**PROVIDED PASSAGE**:

National told to pull online attack ad, but will appeal ruling

Craig McCulloch, Deputy Political Editor

National has pulled one of its online ads attacking Labour's Car Tax after the advertising watchdog ruled it was likely to "confuse or deceive" the public.

Simon Bridges. Photo: RNZ / Ana Tovey

But the Opposition party told RNZ it "strongly disagrees" with the Advertising Standards Authority (ASA) and will appeal the decision.

The advertisement in question is one of a barrage of attack ads which National has rolled out on social media targeting the government's proposed "feebate" scheme and fuel efficiency standards.

The post - published on the party's Facebook page in July - accused the government of imposing a $6000 "car tax" and linked to a related press release from leader Simon Bridges.

The graphic was accompanied by text stating: "What hope does an ordinary Kiwi have for getting some relief from taxes and costs if the people running the government think $6000 is a small fee?"

It prompted two complaints from members of the public who argued the statement was "misleading or deceptive" as the policy stated the largest fee to be imposed was $3000 and only applied to a "very small number" of "the most gas guzzling" vehicles.

The ASA upheld the charges in late August and requested the post be removed, ruling that it was "likely to confuse or deceive consumers".

Responding to the complaints, National doubled-down on its claim and said the point of the ad was to "draw the viewers' attention to the [policy's] negative effect".

National said the linked press release put the $6000 figure in context and included the method and workings used to calculate the cost.

But the ASA complaints board said the proof provided by National was "insufficient" for the level of its "very specific claim".

It acknowledged the Facebook post qualified as "advocacy advertising" and so had slightly more leeway within the rules, but said absolute claims still required substantiation.

The board said its members had reviewed the government's consultation document and found "no evidence" that its plan could result in a $6000 cost.

The ASA also said it was not accurate to suggest the tax was directed towards "ordinary Kiwis".

A spokesperson for the National Party issued a short statement to RNZ, saying it objected to the authority's ruling: "We will comply with their request in the interim, but will be lodging a comprehensive appeal."

The decision follows another case last month where the ASA dismissed several complaints about another National Party ad criticising the "feebate" scheme.

That social media post compared a $1000 tax which would be slapped on a 1990s Corolla with a $1500 discount for an electric Porsche Cayenne.

In that case, the ASA ruled that while the ad used extreme examples, its point was ultimately substantiated.

The proposed "feebate" scheme, unveiled in July, would put an import fee on heavy-polluting gas guzzlers with the revenue used to subsidise clean, green vehicles.

The plan would run alongside new fuel efficiency standards, requiring importers to reduce the average emissions of the vehicles they bring in.

**ACTIVITY 1**:
Answer these questions from the article on National's attack ad:
(a) How many complaints did the Facebook post prompt?
(b) According to the complainants, what was the largest fee stated in the policy?
(c) In last month's case, which two vehicles did the other National Party ad compare?
**ACTIVITY 2**: Transcribe the stretch of the article on National's attack ad from "National said the" through "still required substantiation.".

(Bounding boxes with keypoints)
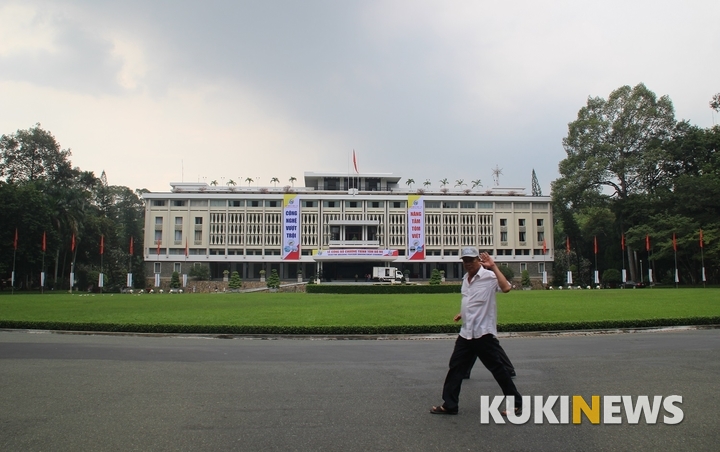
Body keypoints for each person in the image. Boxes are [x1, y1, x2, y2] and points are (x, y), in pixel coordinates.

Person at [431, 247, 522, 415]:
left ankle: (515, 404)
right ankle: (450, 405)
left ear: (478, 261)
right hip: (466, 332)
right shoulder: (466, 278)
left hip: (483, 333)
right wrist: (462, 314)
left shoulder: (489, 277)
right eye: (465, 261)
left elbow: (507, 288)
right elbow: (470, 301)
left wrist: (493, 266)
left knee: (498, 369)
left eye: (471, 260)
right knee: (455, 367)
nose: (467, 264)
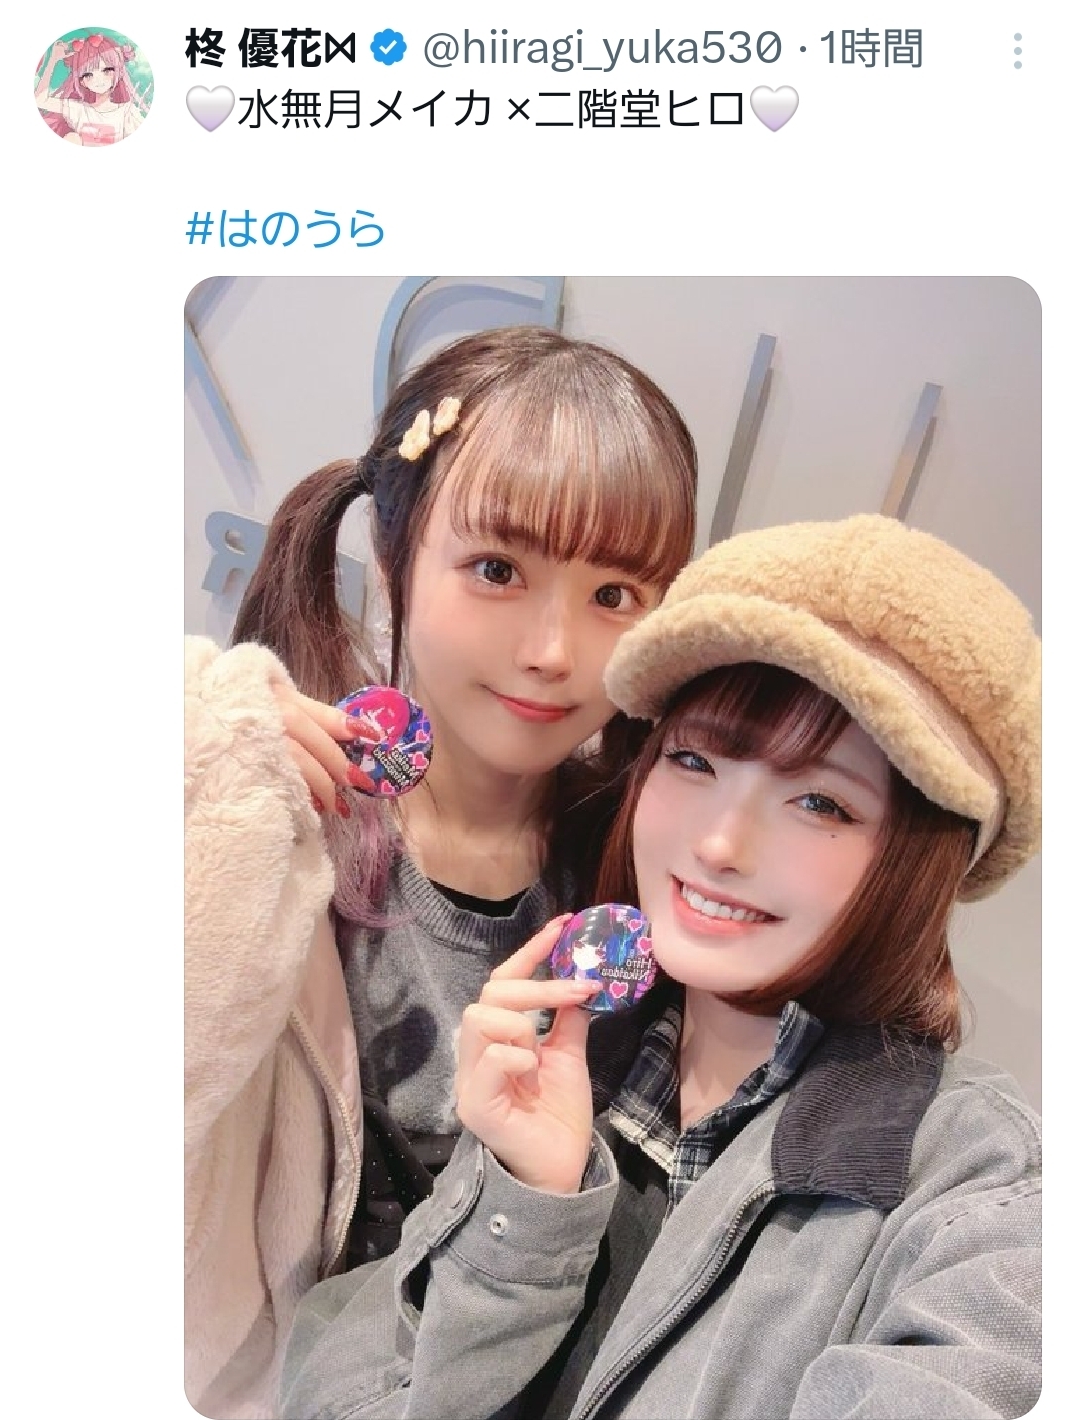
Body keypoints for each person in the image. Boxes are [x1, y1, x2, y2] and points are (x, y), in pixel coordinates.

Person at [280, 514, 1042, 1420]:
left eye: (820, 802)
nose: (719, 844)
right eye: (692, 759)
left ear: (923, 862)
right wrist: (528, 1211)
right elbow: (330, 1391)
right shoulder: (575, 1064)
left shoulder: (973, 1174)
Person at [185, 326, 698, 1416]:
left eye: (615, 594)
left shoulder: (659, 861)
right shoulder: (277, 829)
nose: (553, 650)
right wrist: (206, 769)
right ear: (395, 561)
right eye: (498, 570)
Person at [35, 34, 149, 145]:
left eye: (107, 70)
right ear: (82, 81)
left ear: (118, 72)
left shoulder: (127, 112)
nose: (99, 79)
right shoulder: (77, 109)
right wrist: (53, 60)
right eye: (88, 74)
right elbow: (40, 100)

**WRITTEN ANSWER 1**:
(a) Two
(b) $3000
(c) A 1990s Corolla and an electric Porsche Cayenne

**WRITTEN ANSWER 2**:
National said the linked press release put the $6000 figure in context and included the method and workings used to calculate the cost.

But the ASA complaints board said the proof provided by National was "insufficient" for the level of its "very specific claim".

It acknowledged the Facebook post qualified as "advocacy advertising" and so had slightly more leeway within the rules, but said absolute claims still required substantiation.